Dans quel but s’intéresser à Lénine aujourd’hui, alors que la plupart de ses statues ont été déboulonnées et que les rangs des « léninistes » ne cessent de s’éclaircir ? Aux yeux de L. T. Lih, il s’agit essentiellement d’une question historique : « En somme, le scénario héroïque de Lénine était loin d’être réaliste. Mais la confiance aveugle qu’il avait placée en lui était peut-être une illusion nécessaire, qui lui permit de faire face à une situation agitée, marquée par l’effondrement politique et économique. […] On peut considérer Lénine comme une sorte de Noé, qui construit imperturbablement son arche malgré la montée des eaux. Mais son arche a pris l’eau parce qu’elle était faite de postulats infondés, le voyage a causé beaucoup plus de souffrances que prévu, et l’arche a échoué bien loin de la destination prévue par son bâtisseur. Néanmoins, elle a réussi à braver la tempête » (p. 222). Conclusion qui mériterait maintes remarques critiques si cette « question historique » – qui est celle de la « contre-révolution dans la révolution », plus que celle des « postulats infondés » et de l’outrecuidance supposée de Lénine –, ne se trouvait jugée de longue date, et si elle gardait quelque rapport avec l’actualité.

Ce rapport, Jean Batou s’est attaché à le dégager dans sa postface, « Lénine au xxie siècle », insistant sur l’utilité présente de « réévaluer l’œuvre de Lénine » en la dégageant du « léninisme » qui a provoqué son discrédit.

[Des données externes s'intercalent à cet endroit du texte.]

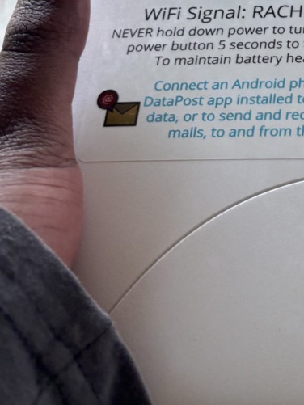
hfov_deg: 16.3
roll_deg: -14.6
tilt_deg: -38.3
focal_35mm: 83
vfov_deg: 21.8
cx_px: 448
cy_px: -86
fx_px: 971
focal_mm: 5.96
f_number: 1.6
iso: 50
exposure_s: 1/273
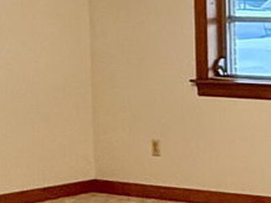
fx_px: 807
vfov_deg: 14.4
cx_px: 701
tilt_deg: -5.3
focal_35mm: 103
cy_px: 95
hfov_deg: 12.9
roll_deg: -0.3
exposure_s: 1/60
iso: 400
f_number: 2.2
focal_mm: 2.22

Si « Lénine appartient au refoulé de la gauche française » du fait du poids ancien du stalinisme (et de ses séquelles plus récentes, ajoutera-t-on), de « la profonde défaite idéologique de [cette] gauche […] depuis les années 1980 », et du « rétrécissement de la culture historique de ses intellectuels, […] il n’en va pas de même dans les pays anglo-saxons », la position marginale des partis se réclamant du marxisme y laissant quelque latitude aux « cercles militants » et aux « milieux académiques de gauche » pour s’intéresser à l’histoire révolutionnaire, celle de la Russie soviétique et de Lénine en particulier – ainsi que l’a fait L. T. Lih. J. Batou formule des réserves sur divers détails de sa biographie, revient sur la faculté de « devancer le présent » énoncée dans Que faire ? et passe en revue les principales raisons de « s’intéresser à Lénine aujourd’hui », notamment « son rejet de la “phrase révolutionnaire” et sa recherche permanente de médiations […] entre la conscience des exploités et des opprimés et le programme de la révolution socialiste. »

Mais, prévient-il en conclusion, « les anticapitalistes d’aujourd’hui ne pourront dialoguer de façon fructueuse avec la pensée vivante de Lénine que s’ils retournent à ses sources, en comprenant bien l’importance qu’elle accordait à la construction d’une force politique révolutionnaire rassemblée autour d’un même projet stratégique, capable de ce fait de débattre librement et d’agir avec une grande souplesse tactique. » Au-delà de la « question historique », et de celle du « scénario héroïque » ou non, c’est ainsi celle de l’avenir le plus immédiat qui se dégage de cette nouvelle biographie de Lénine, qui serait à ranger au nombre des livres qui comptent, au moins à ce titre-là.